__Job item__. Please copy each line below that contains the word "pmamak".

*** Excerpted data ***

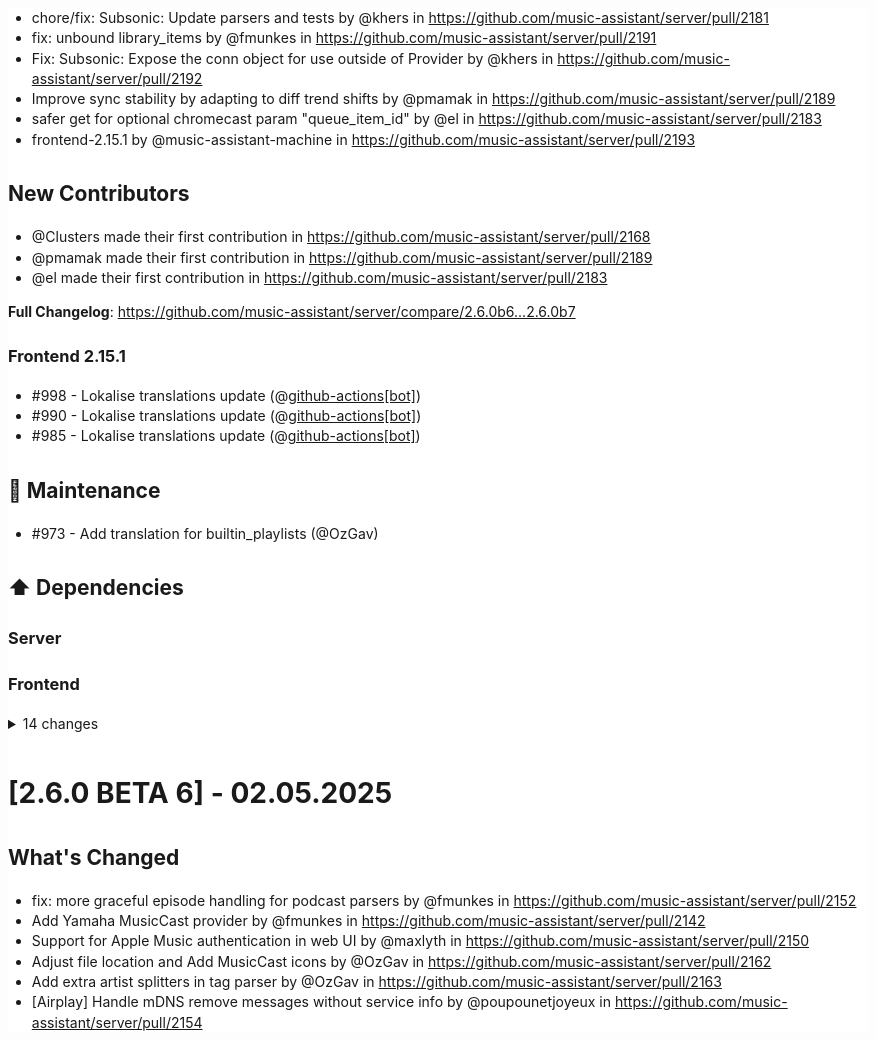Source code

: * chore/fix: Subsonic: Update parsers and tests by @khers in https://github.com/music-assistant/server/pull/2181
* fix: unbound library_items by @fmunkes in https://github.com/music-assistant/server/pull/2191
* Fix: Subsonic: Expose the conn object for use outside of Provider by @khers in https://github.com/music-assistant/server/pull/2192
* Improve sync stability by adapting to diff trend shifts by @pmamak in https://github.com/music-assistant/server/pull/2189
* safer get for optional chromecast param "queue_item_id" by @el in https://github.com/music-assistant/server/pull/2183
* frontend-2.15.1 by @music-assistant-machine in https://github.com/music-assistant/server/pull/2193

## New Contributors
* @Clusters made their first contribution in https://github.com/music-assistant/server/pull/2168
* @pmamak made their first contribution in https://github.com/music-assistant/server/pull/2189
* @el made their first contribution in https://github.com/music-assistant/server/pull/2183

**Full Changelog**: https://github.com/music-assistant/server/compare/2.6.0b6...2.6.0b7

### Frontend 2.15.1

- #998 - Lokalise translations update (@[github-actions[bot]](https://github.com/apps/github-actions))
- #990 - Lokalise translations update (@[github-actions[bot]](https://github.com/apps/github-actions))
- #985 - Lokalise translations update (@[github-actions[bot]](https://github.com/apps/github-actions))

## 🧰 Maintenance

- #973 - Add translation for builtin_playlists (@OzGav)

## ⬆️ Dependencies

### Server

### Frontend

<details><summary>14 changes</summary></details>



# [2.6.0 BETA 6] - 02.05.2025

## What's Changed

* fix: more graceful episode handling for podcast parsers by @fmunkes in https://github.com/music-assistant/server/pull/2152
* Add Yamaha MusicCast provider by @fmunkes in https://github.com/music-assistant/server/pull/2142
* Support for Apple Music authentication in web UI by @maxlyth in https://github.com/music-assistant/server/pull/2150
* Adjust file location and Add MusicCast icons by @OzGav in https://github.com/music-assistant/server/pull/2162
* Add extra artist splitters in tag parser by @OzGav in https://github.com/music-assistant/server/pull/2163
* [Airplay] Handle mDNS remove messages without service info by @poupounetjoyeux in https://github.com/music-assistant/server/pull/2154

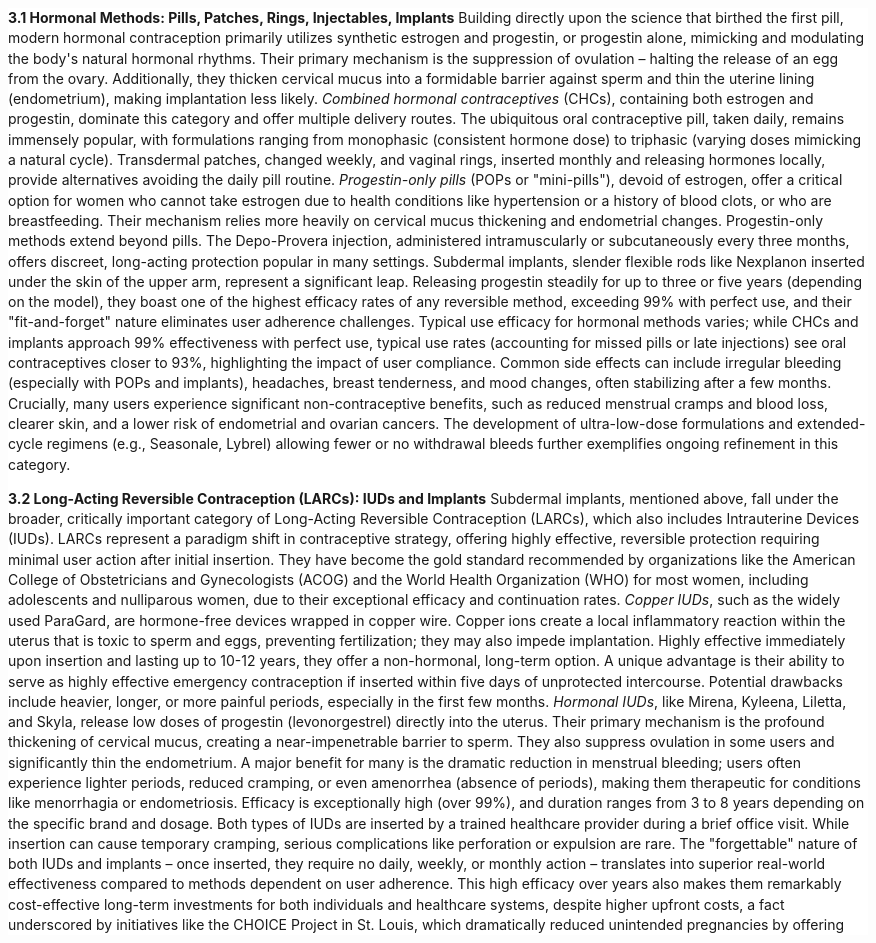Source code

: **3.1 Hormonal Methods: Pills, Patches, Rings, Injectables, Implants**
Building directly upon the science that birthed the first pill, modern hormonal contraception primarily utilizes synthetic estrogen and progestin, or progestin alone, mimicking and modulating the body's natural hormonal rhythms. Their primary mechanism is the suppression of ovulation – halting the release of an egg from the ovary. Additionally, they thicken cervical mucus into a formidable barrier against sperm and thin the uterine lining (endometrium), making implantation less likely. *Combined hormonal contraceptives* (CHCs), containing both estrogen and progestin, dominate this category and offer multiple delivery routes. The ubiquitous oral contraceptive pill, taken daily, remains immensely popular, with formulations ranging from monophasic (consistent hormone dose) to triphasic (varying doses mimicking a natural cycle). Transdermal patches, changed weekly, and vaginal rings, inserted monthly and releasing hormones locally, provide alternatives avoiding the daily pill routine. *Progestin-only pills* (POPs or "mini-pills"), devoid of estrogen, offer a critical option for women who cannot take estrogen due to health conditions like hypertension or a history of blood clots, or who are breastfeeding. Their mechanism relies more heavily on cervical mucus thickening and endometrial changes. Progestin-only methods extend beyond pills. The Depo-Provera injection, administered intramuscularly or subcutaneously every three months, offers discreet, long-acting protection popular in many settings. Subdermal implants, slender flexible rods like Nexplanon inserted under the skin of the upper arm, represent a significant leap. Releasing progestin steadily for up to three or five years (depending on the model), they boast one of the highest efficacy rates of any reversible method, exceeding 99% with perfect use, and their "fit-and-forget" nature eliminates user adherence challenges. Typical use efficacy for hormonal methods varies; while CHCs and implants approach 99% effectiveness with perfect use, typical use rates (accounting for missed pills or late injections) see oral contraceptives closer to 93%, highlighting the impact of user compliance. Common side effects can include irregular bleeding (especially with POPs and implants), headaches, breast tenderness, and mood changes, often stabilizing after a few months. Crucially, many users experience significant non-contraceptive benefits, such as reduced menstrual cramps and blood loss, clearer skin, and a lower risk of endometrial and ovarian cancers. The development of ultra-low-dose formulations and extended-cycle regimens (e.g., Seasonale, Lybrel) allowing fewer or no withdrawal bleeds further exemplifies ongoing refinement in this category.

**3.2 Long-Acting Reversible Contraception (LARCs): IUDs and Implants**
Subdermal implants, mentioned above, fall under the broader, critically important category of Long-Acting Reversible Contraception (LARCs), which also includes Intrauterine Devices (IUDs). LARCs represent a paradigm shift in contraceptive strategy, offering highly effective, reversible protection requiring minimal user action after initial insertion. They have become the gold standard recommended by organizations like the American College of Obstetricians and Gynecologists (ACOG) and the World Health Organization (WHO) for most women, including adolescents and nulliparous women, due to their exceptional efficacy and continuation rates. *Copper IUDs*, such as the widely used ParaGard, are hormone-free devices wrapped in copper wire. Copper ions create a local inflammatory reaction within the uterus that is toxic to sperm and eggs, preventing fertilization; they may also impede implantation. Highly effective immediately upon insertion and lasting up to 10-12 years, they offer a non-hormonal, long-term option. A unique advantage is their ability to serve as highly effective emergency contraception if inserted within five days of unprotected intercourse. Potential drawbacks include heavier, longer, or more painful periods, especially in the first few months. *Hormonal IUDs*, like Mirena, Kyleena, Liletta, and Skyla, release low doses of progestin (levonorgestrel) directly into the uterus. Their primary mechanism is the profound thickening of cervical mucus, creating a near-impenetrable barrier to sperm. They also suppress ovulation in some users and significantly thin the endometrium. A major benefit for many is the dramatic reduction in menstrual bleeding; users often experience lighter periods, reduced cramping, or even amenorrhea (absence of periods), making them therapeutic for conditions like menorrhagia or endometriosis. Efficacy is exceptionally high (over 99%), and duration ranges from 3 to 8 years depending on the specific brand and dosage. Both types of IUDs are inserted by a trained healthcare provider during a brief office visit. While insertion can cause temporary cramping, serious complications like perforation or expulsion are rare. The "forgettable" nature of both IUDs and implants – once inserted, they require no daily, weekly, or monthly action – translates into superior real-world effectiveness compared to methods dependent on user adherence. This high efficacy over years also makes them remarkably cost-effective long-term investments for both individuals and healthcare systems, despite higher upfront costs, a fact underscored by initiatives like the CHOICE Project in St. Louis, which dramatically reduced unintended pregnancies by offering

*** End of Excerpted data ***

__Completed task__.
* Improve sync stability by adapting to diff trend shifts by @pmamak in https://github.com/music-assistant/server/pull/2189
* @pmamak made their first contribution in https://github.com/music-assistant/server/pull/2189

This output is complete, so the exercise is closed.